START GIVEN RECORDS

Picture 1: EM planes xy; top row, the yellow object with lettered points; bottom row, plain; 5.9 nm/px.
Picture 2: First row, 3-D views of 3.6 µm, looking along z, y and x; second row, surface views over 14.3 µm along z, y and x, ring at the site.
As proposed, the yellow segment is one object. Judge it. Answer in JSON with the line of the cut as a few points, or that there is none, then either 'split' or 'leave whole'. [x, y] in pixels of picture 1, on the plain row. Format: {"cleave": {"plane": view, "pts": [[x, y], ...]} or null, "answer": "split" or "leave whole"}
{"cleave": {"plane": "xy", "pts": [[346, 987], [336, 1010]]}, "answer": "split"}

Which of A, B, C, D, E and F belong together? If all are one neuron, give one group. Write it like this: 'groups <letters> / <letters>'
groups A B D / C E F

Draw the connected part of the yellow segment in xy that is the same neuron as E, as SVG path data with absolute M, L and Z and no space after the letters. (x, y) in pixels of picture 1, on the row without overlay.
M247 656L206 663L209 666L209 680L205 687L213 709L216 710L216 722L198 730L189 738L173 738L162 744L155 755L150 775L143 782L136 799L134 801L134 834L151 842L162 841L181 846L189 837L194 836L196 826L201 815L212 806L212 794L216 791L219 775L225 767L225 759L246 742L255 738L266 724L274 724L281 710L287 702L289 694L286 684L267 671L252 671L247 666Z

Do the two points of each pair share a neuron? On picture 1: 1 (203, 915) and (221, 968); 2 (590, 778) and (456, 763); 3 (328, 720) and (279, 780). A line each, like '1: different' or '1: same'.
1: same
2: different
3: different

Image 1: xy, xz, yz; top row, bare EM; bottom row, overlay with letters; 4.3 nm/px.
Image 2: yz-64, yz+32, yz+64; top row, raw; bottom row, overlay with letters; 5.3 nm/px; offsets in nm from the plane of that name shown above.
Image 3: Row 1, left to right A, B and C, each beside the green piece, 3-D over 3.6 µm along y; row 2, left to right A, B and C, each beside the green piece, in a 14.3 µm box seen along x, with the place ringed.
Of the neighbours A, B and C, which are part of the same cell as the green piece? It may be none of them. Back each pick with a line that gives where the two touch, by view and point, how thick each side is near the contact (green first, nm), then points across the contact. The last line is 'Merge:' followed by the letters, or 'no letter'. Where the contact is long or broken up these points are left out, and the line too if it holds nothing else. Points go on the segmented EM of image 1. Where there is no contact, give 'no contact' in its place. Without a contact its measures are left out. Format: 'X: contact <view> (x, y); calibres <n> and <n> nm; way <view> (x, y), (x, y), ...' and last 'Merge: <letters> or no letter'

END GIVEN RECORDS

WHAT TO DO
Retype each line above with no alterations.

ANSWER SECTION
Picture 1: EM planes xy; top row, the yellow object with lettered points; bottom row, plain; 5.9 nm/px.
Picture 2: First row, 3-D views of 3.6 µm, looking along z, y and x; second row, surface views over 14.3 µm along z, y and x, ring at the site.
As proposed, the yellow segment is one object. Judge it. Answer in JSON with the line of the cut as a few points, or that there is none, then either 'split' or 'leave whole'. [x, y] in pixels of picture 1, on the plain row. Format: {"cleave": {"plane": view, "pts": [[x, y], ...]} or null, "answer": "split" or "leave whole"}
{"cleave": {"plane": "xy", "pts": [[346, 987], [336, 1010]]}, "answer": "split"}

Which of A, B, C, D, E and F belong together? If all are one neuron, give one group. Write it like this: 'groups <letters> / <letters>'
groups A B D / C E F

Draw the connected part of the yellow segment in xy that is the same neuron as E, as SVG path data with absolute M, L and Z and no space after the letters. (x, y) in pixels of picture 1, on the row without overlay.
M247 656L206 663L209 666L209 680L205 687L213 709L216 710L216 722L198 730L189 738L173 738L162 744L155 755L150 775L143 782L136 799L134 801L134 834L151 842L162 841L181 846L189 837L194 836L196 826L201 815L212 806L212 794L216 791L219 775L225 767L225 759L246 742L255 738L266 724L274 724L281 710L287 702L289 694L286 684L267 671L252 671L247 666Z

Do the two points of each pair share a neuron? On picture 1: 1 (203, 915) and (221, 968); 2 (590, 778) and (456, 763); 3 (328, 720) and (279, 780). A line each, like '1: different' or '1: same'.
1: same
2: different
3: different

Image 1: xy, xz, yz; top row, bare EM; bottom row, overlay with letters; 4.3 nm/px.
Image 2: yz-64, yz+32, yz+64; top row, raw; bottom row, overlay with letters; 5.3 nm/px; offsets in nm from the plane of that name shown above.
Image 3: Row 1, left to right A, B and C, each beside the green piece, 3-D over 3.6 µm along y; row 2, left to right A, B and C, each beside the green piece, in a 14.3 µm box seen along x, with the place ringed.
Of the neighbours A, B and C, which are part of the same cell as the green piece? It may be none of them. Back each pick with a line that gives where the two touch, by view and point, how thick each side is near the contact (green first, nm), then points across the contact. The last line is 'Merge:' followed by the letters, or 'no letter'. Where the contact is long or broken up these points are left out, and the line too if it holds nothing else. Points go on the segmented EM of image 1. Where there is no contact, give 'no contact' in its place. Without a contact its measures are left out. Format: 'X: contact <view> (x, y); calibres <n> and <n> nm; way <view> (x, y), (x, y), ...' and last 'Merge: <letters> or no letter'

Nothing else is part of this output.